» **Aim of the task**:
For each line below that holds the string "isGrey", add one to a tally; report that tally alone.

Start of Data records

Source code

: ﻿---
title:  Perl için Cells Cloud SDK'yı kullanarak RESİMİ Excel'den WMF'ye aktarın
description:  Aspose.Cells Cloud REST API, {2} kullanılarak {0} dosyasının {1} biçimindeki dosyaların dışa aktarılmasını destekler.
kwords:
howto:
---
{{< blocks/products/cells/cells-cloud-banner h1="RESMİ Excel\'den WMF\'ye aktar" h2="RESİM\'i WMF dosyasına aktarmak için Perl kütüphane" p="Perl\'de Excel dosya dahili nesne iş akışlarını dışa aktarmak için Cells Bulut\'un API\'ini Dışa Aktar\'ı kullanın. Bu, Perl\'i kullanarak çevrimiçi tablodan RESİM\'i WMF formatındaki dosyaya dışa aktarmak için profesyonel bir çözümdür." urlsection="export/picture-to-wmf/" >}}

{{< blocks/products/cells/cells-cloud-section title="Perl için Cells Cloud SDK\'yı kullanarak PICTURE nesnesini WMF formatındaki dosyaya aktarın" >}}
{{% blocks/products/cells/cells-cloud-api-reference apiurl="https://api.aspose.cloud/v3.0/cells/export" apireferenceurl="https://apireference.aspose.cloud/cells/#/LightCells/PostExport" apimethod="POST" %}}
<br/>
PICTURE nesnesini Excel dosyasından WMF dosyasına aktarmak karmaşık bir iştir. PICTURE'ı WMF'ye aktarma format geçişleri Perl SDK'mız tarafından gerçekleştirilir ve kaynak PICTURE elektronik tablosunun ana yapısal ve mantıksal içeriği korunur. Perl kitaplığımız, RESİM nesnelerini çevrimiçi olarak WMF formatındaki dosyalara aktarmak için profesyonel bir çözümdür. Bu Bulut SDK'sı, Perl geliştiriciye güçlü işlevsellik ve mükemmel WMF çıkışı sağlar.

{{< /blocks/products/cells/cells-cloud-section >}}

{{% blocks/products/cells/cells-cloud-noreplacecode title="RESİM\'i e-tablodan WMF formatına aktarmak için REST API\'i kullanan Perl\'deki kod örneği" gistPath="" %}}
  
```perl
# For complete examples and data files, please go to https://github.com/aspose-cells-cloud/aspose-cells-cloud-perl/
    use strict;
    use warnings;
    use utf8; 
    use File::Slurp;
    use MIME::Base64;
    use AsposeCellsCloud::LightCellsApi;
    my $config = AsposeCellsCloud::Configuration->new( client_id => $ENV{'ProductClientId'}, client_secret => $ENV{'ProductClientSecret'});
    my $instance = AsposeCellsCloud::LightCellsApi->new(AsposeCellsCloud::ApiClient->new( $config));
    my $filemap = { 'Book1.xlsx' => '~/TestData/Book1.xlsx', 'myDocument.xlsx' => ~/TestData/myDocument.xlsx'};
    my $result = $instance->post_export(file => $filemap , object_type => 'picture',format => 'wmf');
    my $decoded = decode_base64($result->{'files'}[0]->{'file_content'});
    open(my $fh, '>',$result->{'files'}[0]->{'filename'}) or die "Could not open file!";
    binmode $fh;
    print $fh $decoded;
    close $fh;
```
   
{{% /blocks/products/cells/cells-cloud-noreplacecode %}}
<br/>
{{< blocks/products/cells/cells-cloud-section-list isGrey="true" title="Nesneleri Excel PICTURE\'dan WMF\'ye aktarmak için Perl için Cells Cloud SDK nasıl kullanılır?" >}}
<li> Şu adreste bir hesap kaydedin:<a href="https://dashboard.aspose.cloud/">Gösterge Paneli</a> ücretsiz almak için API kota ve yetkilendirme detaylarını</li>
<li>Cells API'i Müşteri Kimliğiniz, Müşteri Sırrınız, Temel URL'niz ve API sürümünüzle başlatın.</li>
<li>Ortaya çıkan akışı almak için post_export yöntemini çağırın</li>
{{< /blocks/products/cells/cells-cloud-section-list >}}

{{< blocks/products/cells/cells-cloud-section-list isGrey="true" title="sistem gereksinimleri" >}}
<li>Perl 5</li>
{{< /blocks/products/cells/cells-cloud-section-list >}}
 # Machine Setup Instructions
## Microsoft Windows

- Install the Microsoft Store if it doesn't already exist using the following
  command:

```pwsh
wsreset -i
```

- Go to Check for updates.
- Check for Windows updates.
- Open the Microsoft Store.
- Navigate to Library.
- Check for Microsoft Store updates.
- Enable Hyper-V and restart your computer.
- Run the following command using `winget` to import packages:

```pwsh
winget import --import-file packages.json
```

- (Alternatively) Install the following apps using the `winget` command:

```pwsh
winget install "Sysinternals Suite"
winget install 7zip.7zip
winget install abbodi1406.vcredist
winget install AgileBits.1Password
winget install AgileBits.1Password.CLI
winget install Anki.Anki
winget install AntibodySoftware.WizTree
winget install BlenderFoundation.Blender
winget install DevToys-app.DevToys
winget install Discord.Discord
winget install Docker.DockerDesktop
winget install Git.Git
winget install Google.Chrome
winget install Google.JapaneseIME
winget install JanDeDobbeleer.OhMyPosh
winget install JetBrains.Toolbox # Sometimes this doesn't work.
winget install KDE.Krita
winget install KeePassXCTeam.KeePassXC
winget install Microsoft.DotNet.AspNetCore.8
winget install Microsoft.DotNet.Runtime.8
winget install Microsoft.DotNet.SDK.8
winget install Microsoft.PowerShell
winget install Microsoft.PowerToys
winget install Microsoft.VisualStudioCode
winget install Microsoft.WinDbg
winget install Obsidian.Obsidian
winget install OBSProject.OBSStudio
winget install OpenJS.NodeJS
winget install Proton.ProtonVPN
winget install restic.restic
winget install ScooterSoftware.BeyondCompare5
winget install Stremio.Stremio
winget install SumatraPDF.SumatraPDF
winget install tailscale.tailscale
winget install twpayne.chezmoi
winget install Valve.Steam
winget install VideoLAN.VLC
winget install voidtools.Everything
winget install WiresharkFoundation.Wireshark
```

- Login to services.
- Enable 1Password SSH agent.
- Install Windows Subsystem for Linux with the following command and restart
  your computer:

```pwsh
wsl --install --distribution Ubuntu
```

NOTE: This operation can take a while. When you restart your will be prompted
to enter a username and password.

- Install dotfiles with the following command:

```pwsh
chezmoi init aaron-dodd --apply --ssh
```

End of Data records

» **Written response**:
2